* Trecho apresentado:
━━━━━━━━

23 julho 2011

BRASIL






Política é conversa


Mauro Santayana

Exercer o poder é seduzir na democracia e atemorizar no despotismo. Os tiranos governam com o terror, mas os verdadeiros líderes conquistam o coração das pessoas. O maior político brasileiro do século 20 (e, provavelmente, de toda a história nacional) foi Getúlio Vargas. Ele tinha o prazer quase glandular de conversar com seus adversários e de conquistá-los. Não deixou de fazê-lo nem mesmo durante o Estado Novo, embora com mais cuidado e discrição.


Vargas recebia regularmente os parlamentares que o quisessem ver, em dias certos, e pela ordem de chegada ao gabinete. Dava a mesma atenção a todos, anotando suas reivindicações. Em suma, negociava, com seu sorriso conhecido, suas frases amáveis, sua insuperável simpatia pessoal.


Assim como os líderes têm o prazer de seduzir, os liderados gostam de ser seduzidos. O poder confere  aura quase divina aos que o exercem. O contato pessoal e a conversa são indispensáveis aos governantes, em todas as esferas do Estado. Os monarcas tinham um dia especial, em que recebiam o preito dos súditos. Havia, naturalmente,  seleção rigorosa para o acesso ao paço, mas era rito de renovação do contrato entre o soberano e a sociedade.

━━━━━━━━

* Dados fornecidos:
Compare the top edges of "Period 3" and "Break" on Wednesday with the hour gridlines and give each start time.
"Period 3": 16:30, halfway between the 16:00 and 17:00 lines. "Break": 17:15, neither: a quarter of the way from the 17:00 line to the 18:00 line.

━━━━━━━━

* Instruções do exercício: Reproduza novamente, do início ao fim e sem nenhuma alteração, o trecho sobre política e conversa.

* Solução detalhada:
23 julho 2011

BRASIL






Política é conversa


Mauro Santayana

Exercer o poder é seduzir na democracia e atemorizar no despotismo. Os tiranos governam com o terror, mas os verdadeiros líderes conquistam o coração das pessoas. O maior político brasileiro do século 20 (e, provavelmente, de toda a história nacional) foi Getúlio Vargas. Ele tinha o prazer quase glandular de conversar com seus adversários e de conquistá-los. Não deixou de fazê-lo nem mesmo durante o Estado Novo, embora com mais cuidado e discrição.


Vargas recebia regularmente os parlamentares que o quisessem ver, em dias certos, e pela ordem de chegada ao gabinete. Dava a mesma atenção a todos, anotando suas reivindicações. Em suma, negociava, com seu sorriso conhecido, suas frases amáveis, sua insuperável simpatia pessoal.


Assim como os líderes têm o prazer de seduzir, os liderados gostam de ser seduzidos. O poder confere  aura quase divina aos que o exercem. O contato pessoal e a conversa são indispensáveis aos governantes, em todas as esferas do Estado. Os monarcas tinham um dia especial, em que recebiam o preito dos súditos. Havia, naturalmente,  seleção rigorosa para o acesso ao paço, mas era rito de renovação do contrato entre o soberano e a sociedade.